Take literacy alone. Protestant countries led the world in teaching common people to read the Bible for themselves. That gave rise to newspapers, pamphlets, scientific publishing, and eventually a democratic Republic. In Orthodox lands, literacy lagged by centuries. When Peter the Great wanted Russia to compete with the West, he had to import German scholars, Dutch engineers, and Scottish shipbuilders because his own culture had produced so few. The Orthodox contribution was to bless his crown and tell the peasants their misery was holy.

DANG ORTHOBROS

It’s worth underlining this because it is the opposite of what the online “Orthobros” sell. They promise men that Orthodoxy is a manlier Christianity, a bulwark against liberalism. But the historical record shows Orthodoxy was never the bulwark. It was the chaplain to power. When czars and sultans needed their subjects docile, the bishops told the faithful to obey. When emperors wanted theological disputes settled, they convened a council and demanded signatures. When reformers cried for freedom, they were silenced, not celebrated.

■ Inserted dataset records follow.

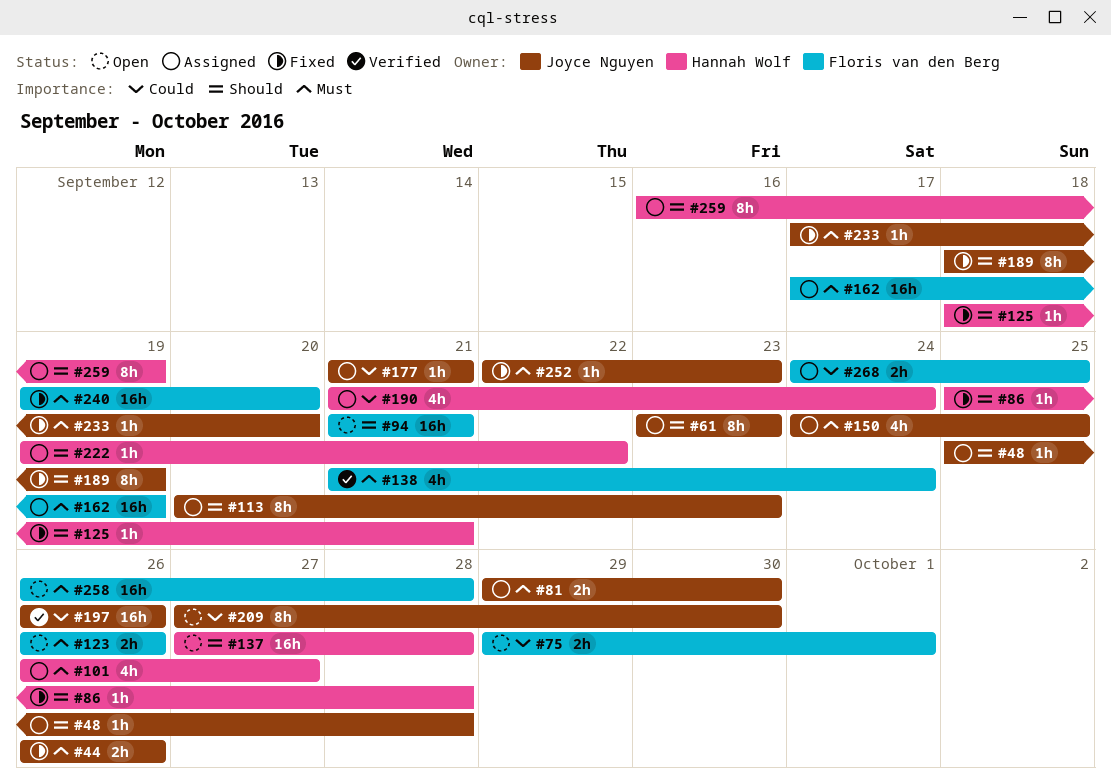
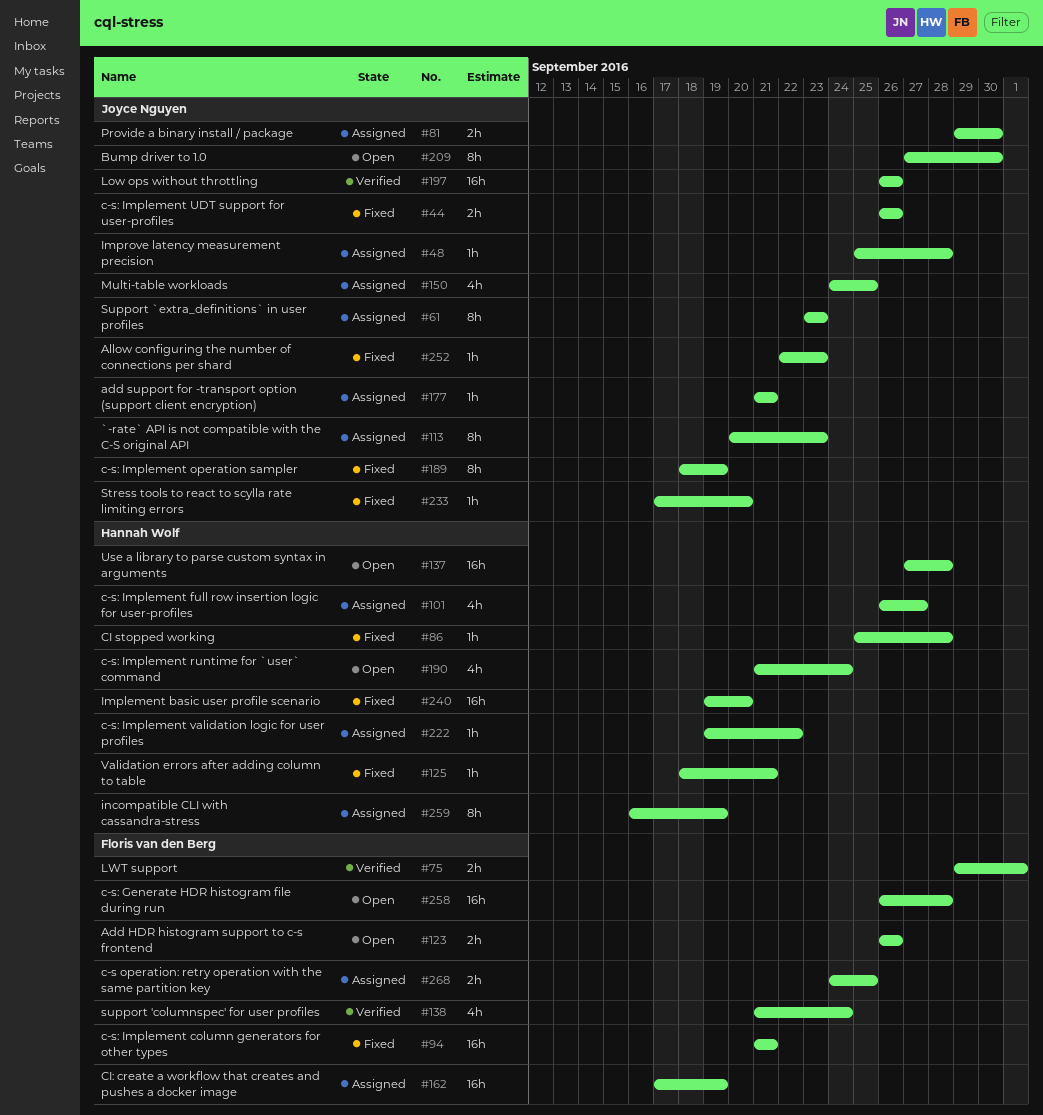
#75, status: Open -> Verified
#94, status: Open -> Fixed
#190, status: Assigned -> Open
#240, owner: Floris van den Berg -> Hannah Wolf

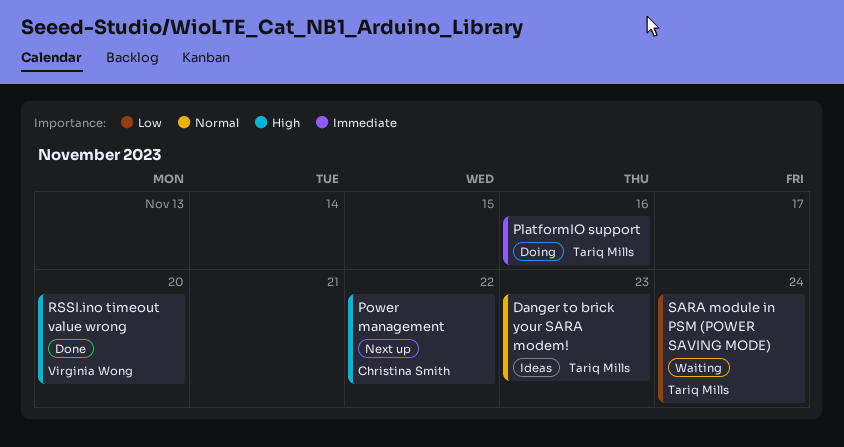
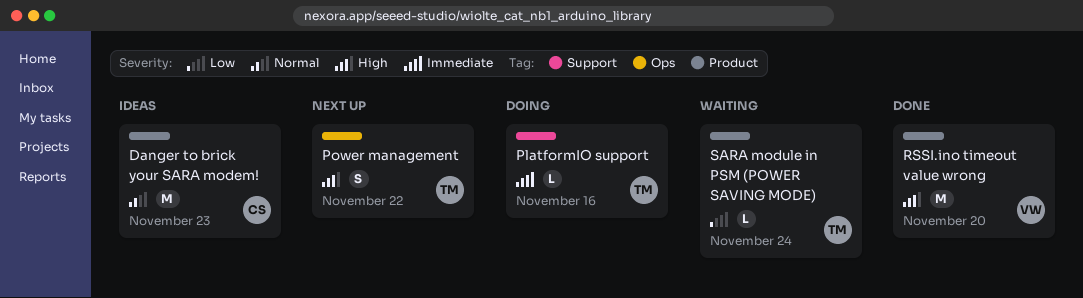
Danger to brick your SARA modem!, owner: Tariq Mills -> Christina Smith
Power management, owner: Christina Smith -> Tariq Mills

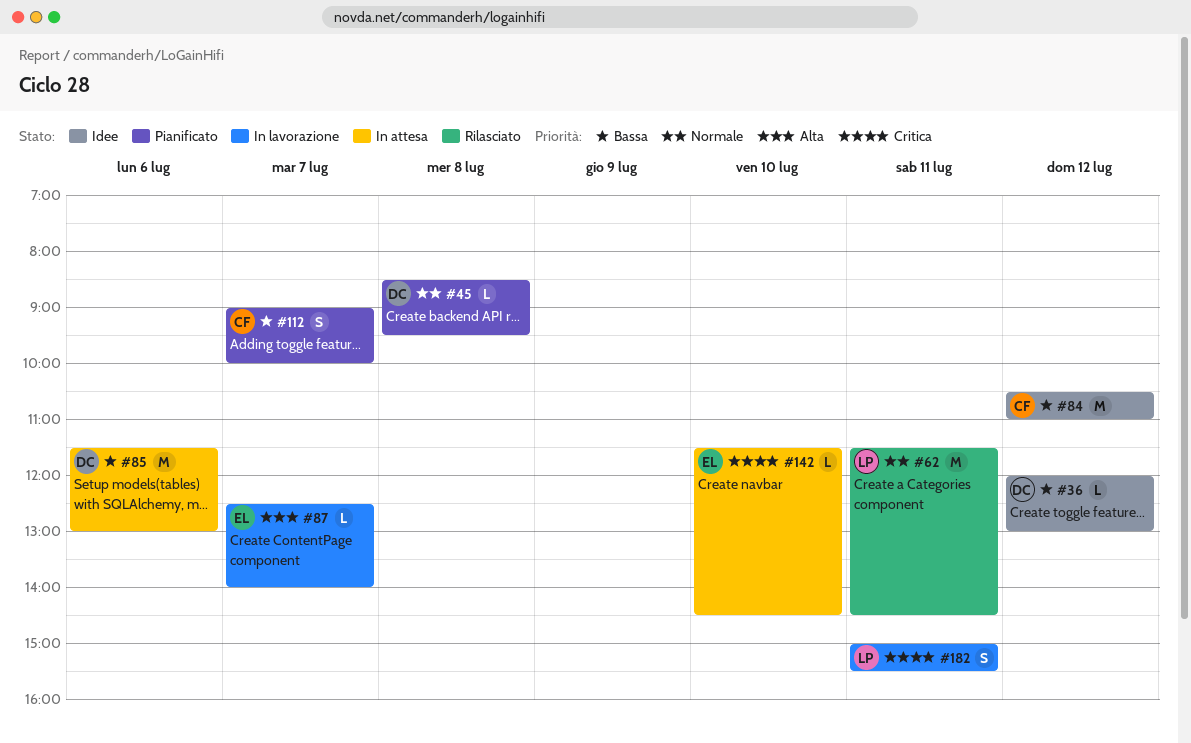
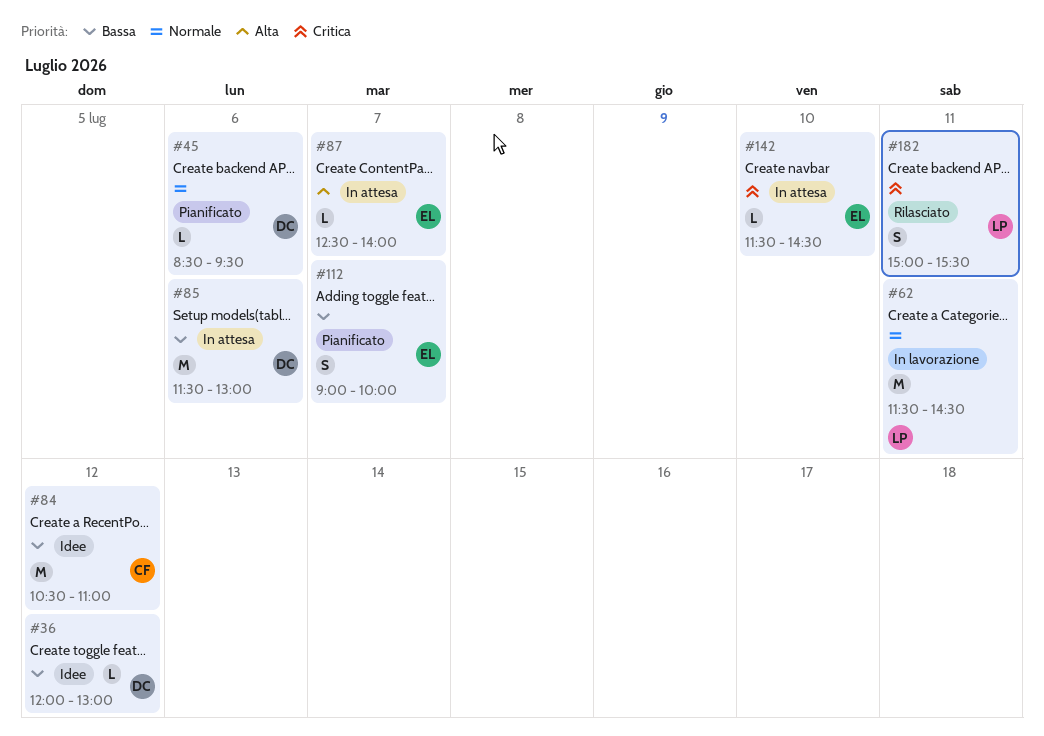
#45, day: Jul 8 -> Jul 6
#62, status: Rilasciato -> In lavorazione
#87, status: In lavorazione -> In attesa
#112, owner: CF -> EL
#182, status: In lavorazione -> Rilasciato

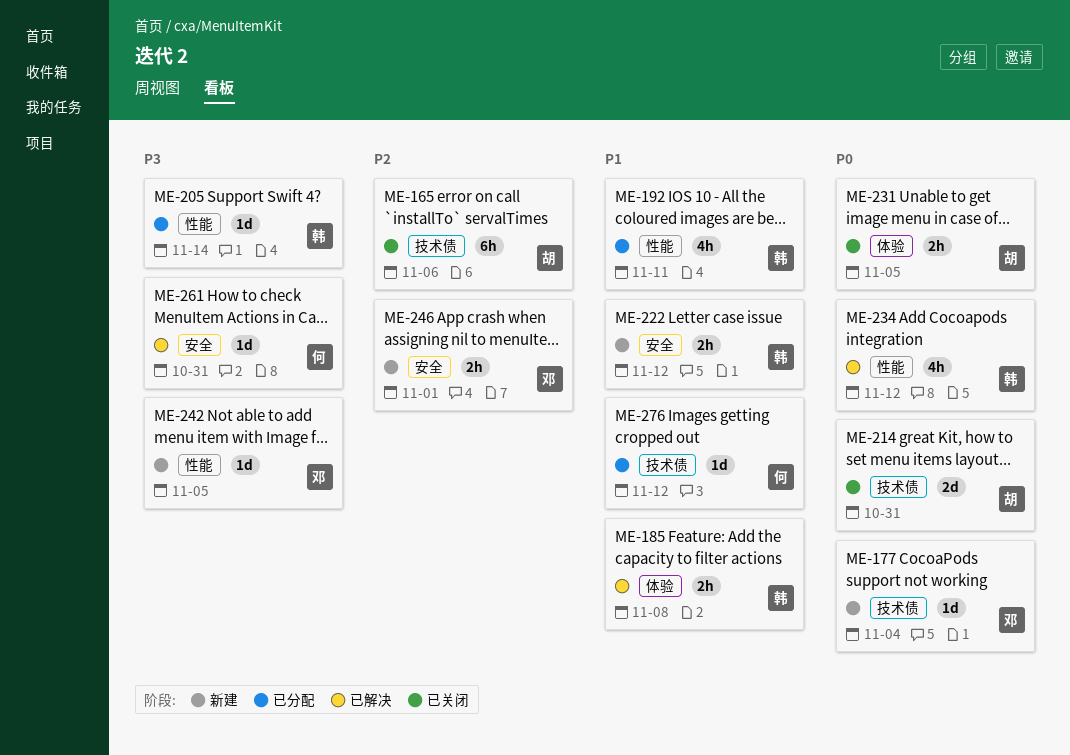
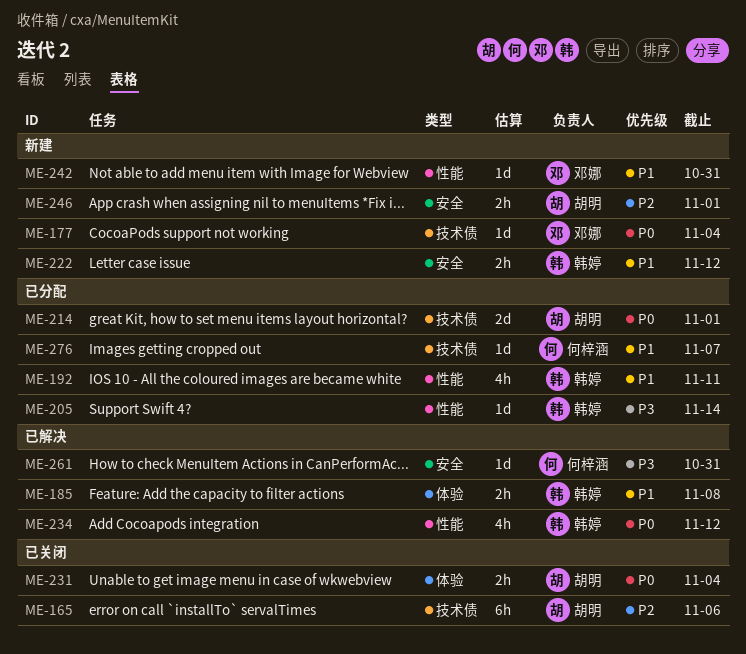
ME-214, status: 已关闭 -> 已分配
ME-214, due: Oct 31 -> Nov 1
ME-231, due: Nov 5 -> Nov 4
ME-242, priority: P3 -> P1
ME-242, due: Nov 5 -> Oct 31
ME-246, owner: 邓娜 -> 胡明
ME-276, due: Nov 12 -> Nov 7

Sunday’s Smite Club article (see below) was about Ivan Prochavon, the Reformed pastor around the turn of the 20th Century in Russia who had endless escapades challenging and evading the Orthodox Quislings of the Russian Empire who served as a Brown-Nose Batallion and Grovel-Gremlins for the Tsar.



The primary job of the Eastern Orthodox in every nation they have a majority presence is essentially that of State religion, and not the kind in which the church runs the State, but the kind in which the State runs the church.

In short, Orthodoxy has always been the religious version of a rubber stamp. And now it is being marketed to young men as if it were the lost wellspring of Western strength. Nothing could be further from the truth.

This is why the whole “Orthodoxy is based” fad is a kind of historical comedy sketch. Imagine watching the decline of Western civilization and deciding the cure is the very tradition that never once produced Western liberty. It’s like trying to cure anemia by drinking bleach. It might look potent, but it will kill you.

Orthodoxy looks exotic, and in the West we confuse “different” with “strong.” But different does not mean strong. In this case, it means a thousand years of submission to emperors, fear of reason, and hostility to reform. The Western world our ancestors built was not built by men swinging incense. It was built by men who believed God spoke clearly, that truth could be known, and that conscience could not be chained.

So when someone tells you Orthodoxy is the manly choice, ask them which Orthodox society ever produced liberty, reform, and prosperity. Then hand them the answer: none.